• EXCERPT TO READ:

Canadian Securities Administrators Report on Results of Continuous Disclosure Review Program

The Canadian Securities Administrators recently published a report on the results of their continuous disclosure review program. The report, titled Staff Notice 51-344 Continuous Disclosure Review Program Activities for the fiscal year ended March 31, 2015, includes detailed examples of common deficiencies identified by securities commissions during their review of financial statements, MD&A and other disclosure. It also provides reporting issuers with practical guidance and suggestions for improving their disclosure.

Some examples of the deficiencies described in the report include:

  1. MD&A- Liquidity and Capital Resources: The report identified failure to provide sufficient analysis of the issuer’s liquidity and capital resources as a common deficiency.

• PROBLEMS TO SOLVE:
A - Do the following statements agree with the excerpt on the disclosure review report? For each, answer yes or no and quote the words of the excerpt that decide it. (i) The report covers the fiscal year ended March 31, 2015. (ii) The report was published by a single provincial securities commission. (iii) The report offers reporting issuers practical guidance for improving their disclosure.
B - Duplicate the lines of the entries word for word, starting at the line that contains "Scegliere l'eccellenza di un autista..." and ending at the last line of the entries.

• SOURCE MATERIAL:
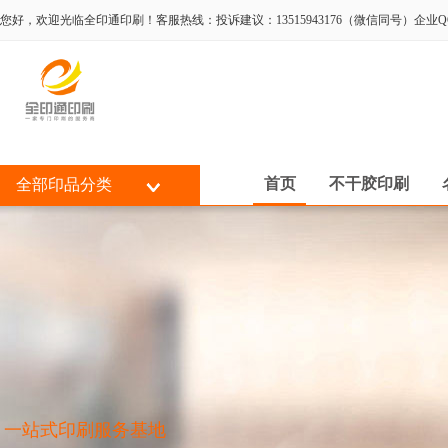
您好，欢迎光临全印通印刷！客服热线：投诉建议：13515943176（微信同号）企业QQ:80
首页
不干胶印刷
全部印品分类
一站式印刷服务基地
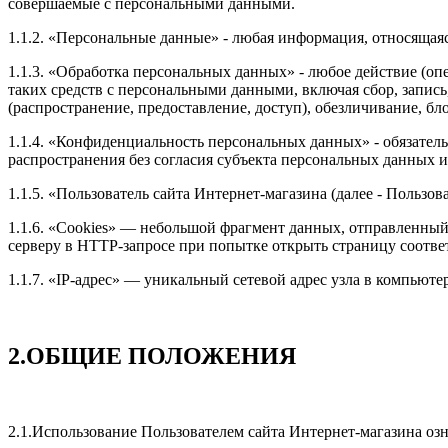
совершаемые с персональными данными.
1.1.2. «Персональные данные» - любая информация, относящая
1.1.3. «Обработка персональных данных» - любое действие (оп
таких средств с персональными данными, включая сбор, запись
(распространение, предоставление, доступ), обезличивание, б
1.1.4. «Конфиденциальность персональных данных» - обязате
распространения без согласия субъекта персональных данных 
1.1.5. «Пользователь сайта Интернет-магазина (далее ‑ Пользо
1.1.6. «Cookies» — небольшой фрагмент данных, отправленный 
серверу в HTTP-запросе при попытке открыть страницу соотве
1.1.7. «IP-адрес» — уникальный сетевой адрес узла в компьюте
2.ОБЩИЕ ПОЛОЖЕНИЯ
2.1.Использование Пользователем сайта Интернет-магазина оз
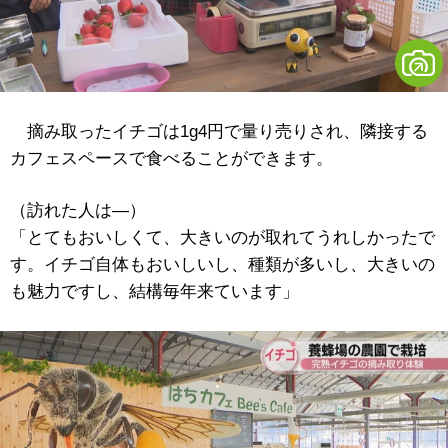
摘み取ったイチゴは1g4円で量り売りされ、隣接する
カフェスペースで食べることができます。
（訪れた人は―）
「とてもおいしくて、大きいのが取れてうれしかったで
す。イチゴ自体もおいしいし、種類が多いし、大きいの
も魅力ですし、結構毎年来ています」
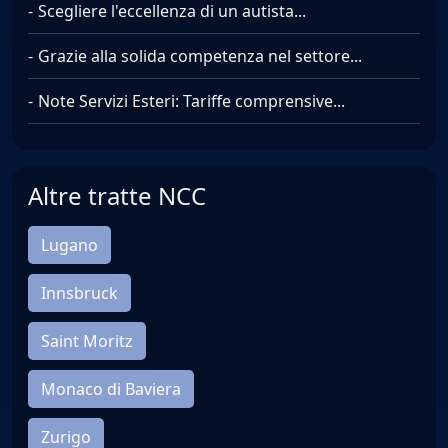
Scegliere l'eccellenza di un autista...
Grazie alla solida competenza nel settore...
Note Servizi Esteri: Tariffe comprensive...
Altre tratte NCC
Lugano
Innsbruck
Saint Moritz
Monaco di Baviera
Zurigo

• RESULTS OF THE TASKS:
A -
(i) Yes: "Continuous Disclosure Review Program Activities for the fiscal year ended March 31, 2015"
(ii) No: "The Canadian Securities Administrators recently published a report"
(iii) Yes: "It also provides reporting issuers with practical guidance and suggestions for improving their disclosure."

B -
Scegliere l'eccellenza di un autista...
Grazie alla solida competenza nel settore...
Note Servizi Esteri: Tariffe comprensive...
Altre tratte NCC
Lugano
Innsbruck
Saint Moritz
Monaco di Baviera
Zurigo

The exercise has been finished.